28. April 1967 Muhammad Ali verweigert den Kriegsdienst
Er verlor alle Titel und seine Profilizenz: Die Boxlegende Muhammad Ali lehnte öffentlich den Vietnamkrieg ab und verweigerte den Wehrdienst. 10.000 Meilen von zu Hause entfernt helfen, eine andere arme Nation zu ermorden, um die Vorherrschaft weißer Sklavenherren sichern zu helfen? Nein! Autor: Simon Demmelhuber
28. April
Montag, 28. April 2025
Autor(in): Simon Demmelhuber
Sprecher(in): Berenike Beschle
Redaktion: Frank Halbach
Wo er auftaucht, fällt Medienfutter ab. Starke Bilder, starke Sprüche sind absolut sein Ding. Und heute, am 28. April 1967, riecht es hundert Meilen gegen den Wind nach Hammerschlagzeilen: Muhammad Ali muss zur Musterung, der amtierende Boxweltmeister im Schwergewicht soll nach Vietnam. Dahin, wo die USA bereits im dritten Jahr mit Luftangriffen, Brandbomben und Entlaubungsgiften gegen kommunistische Guerillas kämpfen. Dass er die Einberufung einfach so schluckt, ist unwahrscheinlich. Was und wie Muhammad Ali über den Militäreinsatz denkt, weiß jeder: Sein Krieg, sagt er, findet nicht in Südostasien statt. Sein Krieg ist hier, daheim vor der Haustür, wo schwarze Amerikaner noch immer gegen Rassismus, gegen Polizeigewalt und Ausgrenzung kämpfen. Hier, wo ihnen das weiße Amerika noch immer Würde, Selbstbestimmung und Aufstiegschancen versagt.
„Gib nicht nach!“
Als Ali vor dem Musterungsbüro in Houston eintrifft, blockieren nicht nur Fernsehteams den Gehsteig. Auch Fans sind gekommen und schwören den Champ mit Zurufen ein: „Gib nicht nach, Muhammad, geh nicht nach Vietnam!“ Aber das hat er ohnehin nicht vor. Ali will nicht auf arme Teufel schießen, die um ihre Freiheit kämpfen. Er legt seine Gewissensnot sogar schriftlich vor, aber das interessiert hier niemanden. Er wird gewogen, vermessen, begrabscht, steht zuletzt mit allen Wehrtauglichen vor einer Linie auf dem Boden und spürt, wie sein Magen krampft.
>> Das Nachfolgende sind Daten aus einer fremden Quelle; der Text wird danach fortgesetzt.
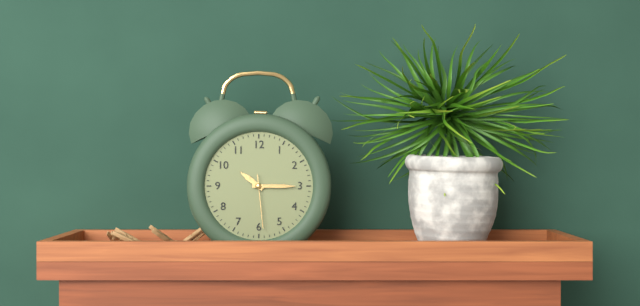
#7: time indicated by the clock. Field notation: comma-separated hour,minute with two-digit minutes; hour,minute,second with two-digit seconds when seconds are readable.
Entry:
10,15,29
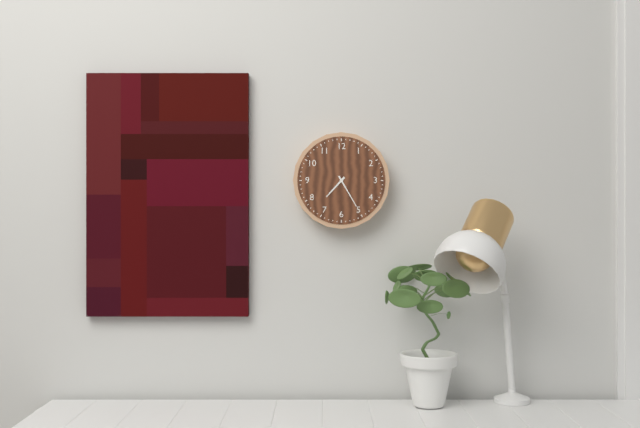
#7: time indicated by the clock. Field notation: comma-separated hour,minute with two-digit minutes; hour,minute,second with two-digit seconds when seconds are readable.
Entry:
7,25
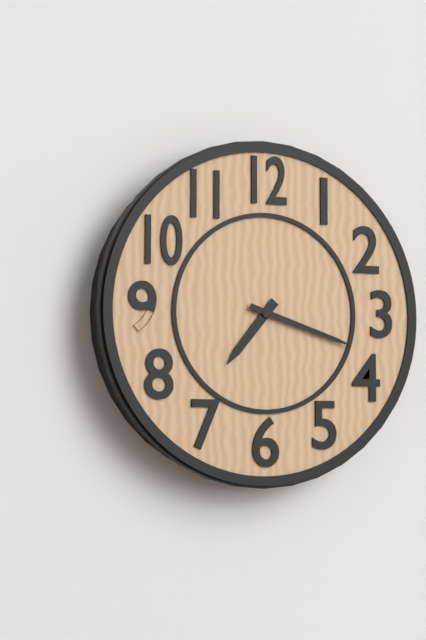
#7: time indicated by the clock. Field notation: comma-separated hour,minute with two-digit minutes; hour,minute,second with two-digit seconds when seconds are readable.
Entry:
7,18
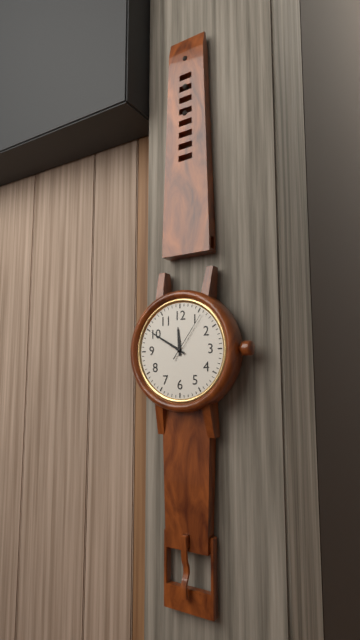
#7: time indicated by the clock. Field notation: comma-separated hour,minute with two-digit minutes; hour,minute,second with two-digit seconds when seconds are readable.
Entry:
11,50,06
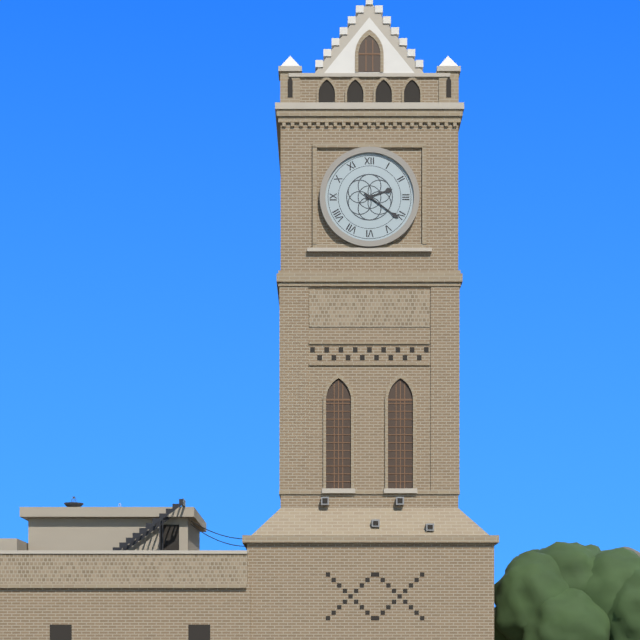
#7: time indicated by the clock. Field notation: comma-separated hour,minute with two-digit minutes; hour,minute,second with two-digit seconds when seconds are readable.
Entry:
2,21
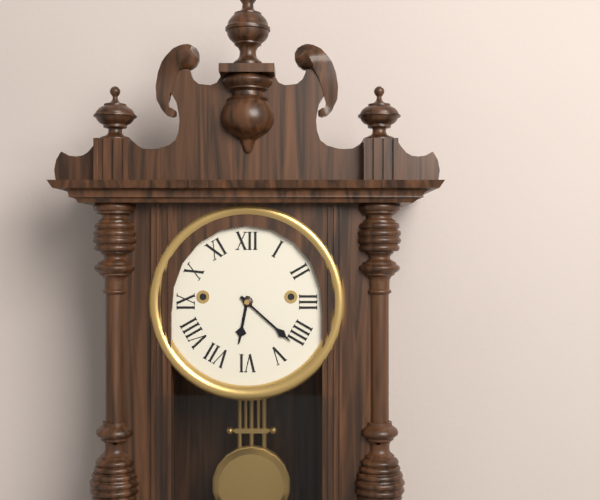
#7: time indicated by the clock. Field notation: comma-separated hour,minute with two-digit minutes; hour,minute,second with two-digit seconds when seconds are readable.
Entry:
6,22
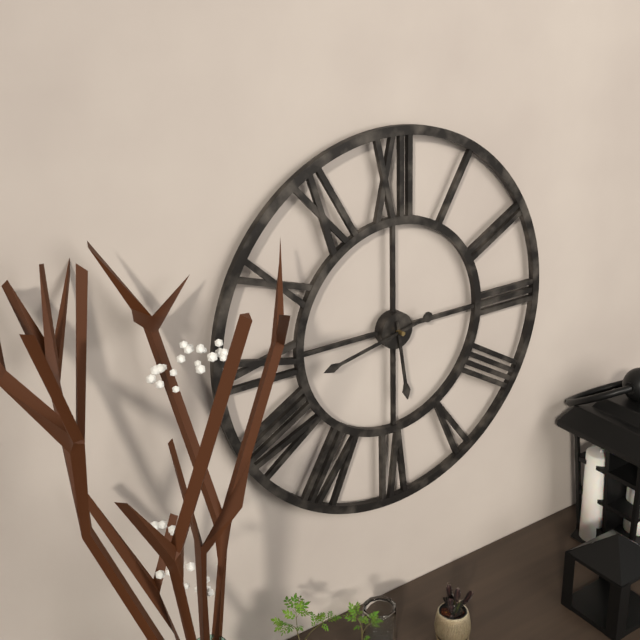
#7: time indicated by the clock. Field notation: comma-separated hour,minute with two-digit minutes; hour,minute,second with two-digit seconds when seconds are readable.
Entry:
5,43
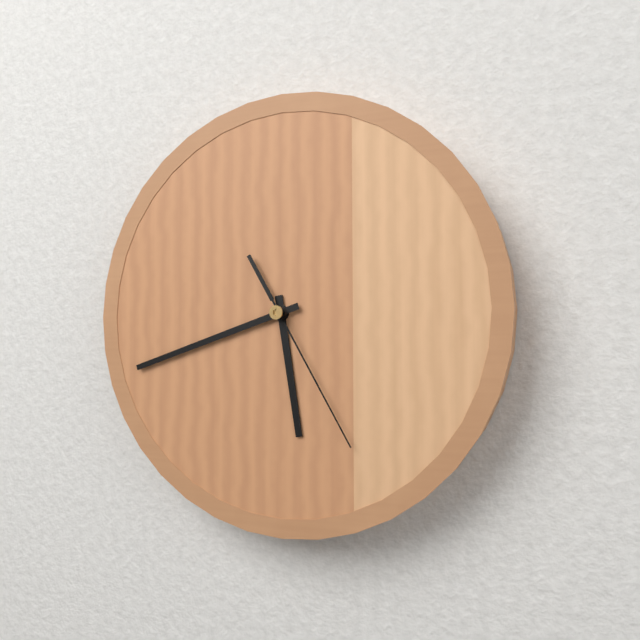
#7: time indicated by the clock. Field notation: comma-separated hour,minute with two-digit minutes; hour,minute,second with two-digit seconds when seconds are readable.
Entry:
5,42,25
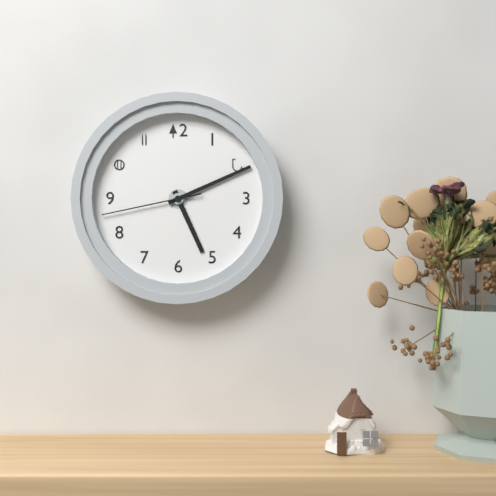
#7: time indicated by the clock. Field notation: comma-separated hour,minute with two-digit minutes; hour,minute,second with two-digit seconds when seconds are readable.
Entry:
5,11,43
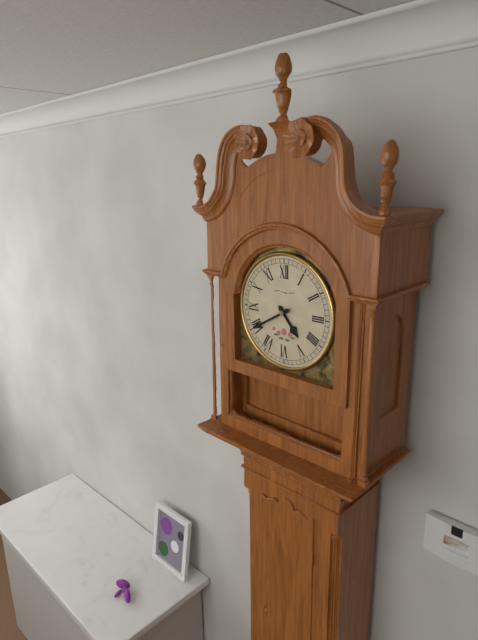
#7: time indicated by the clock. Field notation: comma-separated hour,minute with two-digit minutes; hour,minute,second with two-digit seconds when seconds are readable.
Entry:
4,40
Das ist der Moment! Der Moment, auf den er sich vorbereitet, den er immer wieder durchgespielt hat. Trotzdem ist er jetzt eingeschüchtert, steht schwitzend da, mit zitternden Schultern. „Cassius Clay, vortreten"! schnarrt eine Stimme.
Wer soll das sein? Cassius Clay heißt er schon lange nicht mehr, nicht mehr, seit er Muslim geworden ist. „Cassius Clay, vortreten!“ bellt die Stimme erneut. Ali rührt sich nicht. Er hat keinen Stress mit den Leuten in Vietnam. Warum sollte er Menschen töten, die er nicht kennt, die ihm nichts getan haben, die ihn niemals „Boy“ oder „Nigger“ nannten? „Clay! Vortreten!“ beißt die Stimme wieder. Doch Ali tritt nicht vor. Er steht da, zitternd und schwitzend, aber durch kein Gebell, kein Geschrei verrückbar.
Der Sportler des Jahrhunderts.
Nur Stunden später erkennt ihm der Weltboxverband sämtliche Titel ab, die Boxkommissionen der Bundesstaaten kassieren seine Kampflizenzen. Ein paar Wochen drauf verhängen texanische Richter zusätzlich fünf Jahre Haft und 10.000 Dollar Strafe, weil er gegen das Wehrgesetz verstoßen hat.
Der Volkschampion, der König des Rings ist tief gestürzt. Er darf nicht mehr boxen, wird als Feigling, Drückeberger, Verräter beschimpft. Endlich ist Zahltag, jubeln die, denen dieser Schwarze schon immer zu laut, zu frech, zu trotzig, zu klug, zu wenig dankbar und viel zu erfolgreich war. Endlich wird abgerechnet. Aber der Triumph dauert nicht lange. 1971 hebt der Oberste Gerichtshof die Urteile auf. Ali ist wieder da. Er holt sich den Meistertitel zweimal zurück, entzündet das Olympische Feuer in Atlanta, eine internationale Jury kürt ihn zum Sportler des Jahrhunderts.
Gut gemacht, Champ! Echt gut gemacht und ewigen Gedenkens wert!